With Support from Apple

(Page 1 of 1 pages for this article )

Wednesday, July 30, 2008

Filed under: Post Production

Compressor 3: A “virtual Cluster” Makes an Impressive Speed Boost

Scott Bates | 07/30

Faster encoding for the rest of us

A large number of us do our encode/transcode work in compressor on the same single machine as we did our FCP editing on, or are about to author our DVD on. The point being that many of us don’t have the luxury of raw extra computing power just sitting in a stack next to our desk waiting to become a Qmaster Cluster for distributed encoding. However, it turns out, there’s a great pro-tip for Compressor users that allows you to basically do distributed encoding to yourself.

Earlier this year at the Mac Developer Conference, Apple introduced the next version of OSX coming down the pipeline next year (10.6 aka: Snow Leopard). One of the primary goals outlined for the new OS, was to greatly improve the utilization of all these “multi-core” CPUs we have running in our Macs these days. The reason being that while todays OS and Applications are in-fact Multi-threaded and do try to take advantage of all that horse-power, it’s not optimized to the degree we’d all like it to be, and thus there are plenty of CPU cycles going unused.

The default installation of FCP/Compressor sets up Qmaster on your machine with only one instance of the process “CompressorTranscoderX”, the engine that drives encoding/transcoding from compressor. While Compressor is a multithreaded application, it trys to play well with others and thus does the grunt work as a background process where it’s actaully rather passive with the amount of CPU it chooses to eat up and thus is only modestly effective at spreading those threads across your multi-CPUs/Cores.

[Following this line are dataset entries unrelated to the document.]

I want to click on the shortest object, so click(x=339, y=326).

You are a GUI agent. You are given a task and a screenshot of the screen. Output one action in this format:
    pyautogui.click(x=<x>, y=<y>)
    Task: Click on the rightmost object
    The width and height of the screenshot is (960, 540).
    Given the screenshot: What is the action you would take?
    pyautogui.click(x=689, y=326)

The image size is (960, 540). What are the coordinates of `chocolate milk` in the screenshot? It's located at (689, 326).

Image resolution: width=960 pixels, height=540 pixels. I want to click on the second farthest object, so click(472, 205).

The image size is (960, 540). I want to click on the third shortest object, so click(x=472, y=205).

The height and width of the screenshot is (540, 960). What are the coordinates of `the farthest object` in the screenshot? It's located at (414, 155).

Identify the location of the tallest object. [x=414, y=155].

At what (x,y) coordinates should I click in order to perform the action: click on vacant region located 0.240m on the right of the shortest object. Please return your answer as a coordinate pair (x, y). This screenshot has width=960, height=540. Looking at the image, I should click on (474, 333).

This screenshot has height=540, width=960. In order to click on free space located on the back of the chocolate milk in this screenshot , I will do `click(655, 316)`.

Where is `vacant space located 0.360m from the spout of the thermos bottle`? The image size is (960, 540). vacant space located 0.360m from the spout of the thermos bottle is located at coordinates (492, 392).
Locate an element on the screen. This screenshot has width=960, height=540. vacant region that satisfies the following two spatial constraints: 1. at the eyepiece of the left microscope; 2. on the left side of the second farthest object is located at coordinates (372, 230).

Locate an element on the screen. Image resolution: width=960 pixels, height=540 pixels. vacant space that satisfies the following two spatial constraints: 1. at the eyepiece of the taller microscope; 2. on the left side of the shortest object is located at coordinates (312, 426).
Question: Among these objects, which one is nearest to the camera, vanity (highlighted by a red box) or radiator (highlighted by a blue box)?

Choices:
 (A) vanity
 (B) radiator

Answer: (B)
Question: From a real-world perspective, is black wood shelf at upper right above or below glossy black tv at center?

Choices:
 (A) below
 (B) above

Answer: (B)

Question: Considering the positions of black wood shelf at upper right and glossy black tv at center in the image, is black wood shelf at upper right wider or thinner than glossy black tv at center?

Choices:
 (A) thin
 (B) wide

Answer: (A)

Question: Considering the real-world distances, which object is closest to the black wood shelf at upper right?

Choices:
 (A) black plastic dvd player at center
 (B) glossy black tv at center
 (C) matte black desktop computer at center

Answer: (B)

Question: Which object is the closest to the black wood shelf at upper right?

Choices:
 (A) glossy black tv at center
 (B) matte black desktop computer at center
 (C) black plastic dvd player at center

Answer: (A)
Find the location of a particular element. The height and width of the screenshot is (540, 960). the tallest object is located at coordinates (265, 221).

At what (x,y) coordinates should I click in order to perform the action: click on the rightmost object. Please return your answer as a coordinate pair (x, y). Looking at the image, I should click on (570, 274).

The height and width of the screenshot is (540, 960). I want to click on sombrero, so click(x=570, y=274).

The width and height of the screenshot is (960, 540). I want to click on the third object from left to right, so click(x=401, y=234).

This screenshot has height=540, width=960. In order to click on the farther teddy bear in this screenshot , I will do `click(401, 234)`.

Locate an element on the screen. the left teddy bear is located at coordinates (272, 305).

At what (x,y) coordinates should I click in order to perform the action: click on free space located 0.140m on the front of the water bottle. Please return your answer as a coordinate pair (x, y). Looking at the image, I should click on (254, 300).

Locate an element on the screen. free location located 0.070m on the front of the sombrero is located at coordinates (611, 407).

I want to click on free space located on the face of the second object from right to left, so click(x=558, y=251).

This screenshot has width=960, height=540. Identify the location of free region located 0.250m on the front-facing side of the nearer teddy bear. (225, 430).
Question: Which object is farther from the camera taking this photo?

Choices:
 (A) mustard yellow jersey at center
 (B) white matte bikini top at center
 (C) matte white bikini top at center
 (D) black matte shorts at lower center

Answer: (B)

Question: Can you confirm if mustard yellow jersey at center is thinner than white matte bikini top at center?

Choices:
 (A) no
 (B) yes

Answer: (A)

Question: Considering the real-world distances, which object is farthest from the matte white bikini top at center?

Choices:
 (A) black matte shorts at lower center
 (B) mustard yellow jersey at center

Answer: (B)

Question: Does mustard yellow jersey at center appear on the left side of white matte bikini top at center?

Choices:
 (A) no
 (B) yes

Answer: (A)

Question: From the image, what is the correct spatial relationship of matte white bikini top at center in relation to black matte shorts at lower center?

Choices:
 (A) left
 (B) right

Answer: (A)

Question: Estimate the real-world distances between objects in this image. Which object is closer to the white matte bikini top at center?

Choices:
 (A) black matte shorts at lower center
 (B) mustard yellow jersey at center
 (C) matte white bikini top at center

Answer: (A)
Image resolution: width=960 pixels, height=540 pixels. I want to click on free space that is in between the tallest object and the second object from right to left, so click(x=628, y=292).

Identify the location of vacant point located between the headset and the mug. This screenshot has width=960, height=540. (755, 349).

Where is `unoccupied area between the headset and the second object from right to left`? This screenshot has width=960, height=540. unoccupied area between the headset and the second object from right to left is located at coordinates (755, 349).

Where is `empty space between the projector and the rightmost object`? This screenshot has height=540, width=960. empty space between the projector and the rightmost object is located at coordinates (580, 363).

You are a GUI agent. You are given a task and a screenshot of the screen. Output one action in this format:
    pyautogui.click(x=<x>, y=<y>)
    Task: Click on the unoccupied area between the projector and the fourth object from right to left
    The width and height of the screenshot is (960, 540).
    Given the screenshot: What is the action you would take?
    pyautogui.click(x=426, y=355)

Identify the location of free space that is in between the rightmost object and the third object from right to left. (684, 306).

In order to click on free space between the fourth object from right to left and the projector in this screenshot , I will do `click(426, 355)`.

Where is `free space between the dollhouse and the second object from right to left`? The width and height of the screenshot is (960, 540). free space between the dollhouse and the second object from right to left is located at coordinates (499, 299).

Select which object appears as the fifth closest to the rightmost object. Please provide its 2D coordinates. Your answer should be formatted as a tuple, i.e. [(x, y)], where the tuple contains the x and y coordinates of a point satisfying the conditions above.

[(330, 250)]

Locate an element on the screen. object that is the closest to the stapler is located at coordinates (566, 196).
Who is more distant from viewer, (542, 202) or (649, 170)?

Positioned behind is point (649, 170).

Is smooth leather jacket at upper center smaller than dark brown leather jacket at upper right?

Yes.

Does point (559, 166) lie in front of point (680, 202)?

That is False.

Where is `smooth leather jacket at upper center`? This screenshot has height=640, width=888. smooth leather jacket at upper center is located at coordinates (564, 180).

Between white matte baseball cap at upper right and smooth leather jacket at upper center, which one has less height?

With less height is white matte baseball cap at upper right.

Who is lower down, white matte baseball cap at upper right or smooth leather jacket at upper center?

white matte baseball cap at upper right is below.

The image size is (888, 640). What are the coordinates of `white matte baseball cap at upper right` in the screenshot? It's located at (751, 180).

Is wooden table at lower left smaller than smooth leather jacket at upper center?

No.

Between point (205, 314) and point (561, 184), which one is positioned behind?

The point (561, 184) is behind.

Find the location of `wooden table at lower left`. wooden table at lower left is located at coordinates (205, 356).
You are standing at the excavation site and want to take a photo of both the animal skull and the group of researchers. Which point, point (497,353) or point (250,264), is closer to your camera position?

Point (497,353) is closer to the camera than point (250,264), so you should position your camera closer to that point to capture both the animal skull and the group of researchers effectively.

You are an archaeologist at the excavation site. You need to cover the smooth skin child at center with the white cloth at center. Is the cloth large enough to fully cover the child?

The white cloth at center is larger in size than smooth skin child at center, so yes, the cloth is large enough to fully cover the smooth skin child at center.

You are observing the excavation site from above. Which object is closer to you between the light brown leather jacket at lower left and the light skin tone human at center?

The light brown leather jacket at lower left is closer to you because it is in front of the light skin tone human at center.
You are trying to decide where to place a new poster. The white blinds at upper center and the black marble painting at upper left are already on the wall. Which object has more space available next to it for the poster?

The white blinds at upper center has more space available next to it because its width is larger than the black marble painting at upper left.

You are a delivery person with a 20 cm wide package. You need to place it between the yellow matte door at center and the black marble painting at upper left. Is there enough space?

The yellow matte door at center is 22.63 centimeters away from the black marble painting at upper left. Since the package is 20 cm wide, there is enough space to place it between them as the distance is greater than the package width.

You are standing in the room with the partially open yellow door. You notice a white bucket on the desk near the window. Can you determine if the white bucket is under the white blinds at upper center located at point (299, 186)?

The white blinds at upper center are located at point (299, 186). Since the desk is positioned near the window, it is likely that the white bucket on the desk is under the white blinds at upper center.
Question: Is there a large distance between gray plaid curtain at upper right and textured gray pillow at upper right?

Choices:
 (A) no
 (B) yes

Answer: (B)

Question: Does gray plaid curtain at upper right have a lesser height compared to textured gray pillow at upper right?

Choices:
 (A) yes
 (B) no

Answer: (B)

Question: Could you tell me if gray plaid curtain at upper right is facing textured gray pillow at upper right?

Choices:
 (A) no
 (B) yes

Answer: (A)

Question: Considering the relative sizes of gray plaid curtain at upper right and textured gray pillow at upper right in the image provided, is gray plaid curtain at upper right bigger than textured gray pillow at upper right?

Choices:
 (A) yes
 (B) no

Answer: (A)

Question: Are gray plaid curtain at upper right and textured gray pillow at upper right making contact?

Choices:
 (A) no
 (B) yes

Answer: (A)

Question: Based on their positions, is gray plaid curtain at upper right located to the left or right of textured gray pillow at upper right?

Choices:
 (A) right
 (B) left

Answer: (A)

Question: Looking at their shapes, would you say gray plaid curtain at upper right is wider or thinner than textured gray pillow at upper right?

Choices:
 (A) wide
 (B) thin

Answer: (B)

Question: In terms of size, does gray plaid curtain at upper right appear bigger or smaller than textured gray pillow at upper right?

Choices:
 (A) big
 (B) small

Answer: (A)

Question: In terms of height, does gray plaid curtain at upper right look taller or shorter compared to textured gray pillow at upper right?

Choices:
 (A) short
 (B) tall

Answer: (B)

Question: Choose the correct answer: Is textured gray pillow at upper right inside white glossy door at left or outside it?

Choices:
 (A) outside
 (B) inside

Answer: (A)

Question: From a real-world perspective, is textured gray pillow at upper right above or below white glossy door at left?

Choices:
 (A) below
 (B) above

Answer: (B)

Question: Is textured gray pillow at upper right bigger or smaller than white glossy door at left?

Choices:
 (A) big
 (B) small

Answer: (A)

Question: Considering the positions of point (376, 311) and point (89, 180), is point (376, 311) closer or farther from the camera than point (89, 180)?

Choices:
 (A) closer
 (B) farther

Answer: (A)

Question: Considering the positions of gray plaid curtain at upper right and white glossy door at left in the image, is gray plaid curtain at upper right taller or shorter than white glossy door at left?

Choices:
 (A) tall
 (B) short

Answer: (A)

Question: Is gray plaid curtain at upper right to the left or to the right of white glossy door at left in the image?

So the fundamental tip here is to actually create additional instances of “CompressorTranscoderX” process, enough instances to match the number of cores your machine has and then let Qmaster divvy up the task across all the processes. The result is that you are forcing better usage of your CPUs and in turn you’ll see a very impressive bump in speed. Depending on how many CPUs/cores you have inside your box, your mileage will vary, but in my tests, I was able to shave off a whopping 30% to 60% of the encode time.

Clustering amongst yourself:

• Open System Preferences, and in the bottom row you’ll find a preference panel for “Apple Qmaster”.

image


The Qmaster Preference Panel

image

• Under the “Setup” Tab, choose ‘Services only’ for the Share this computer as: setting.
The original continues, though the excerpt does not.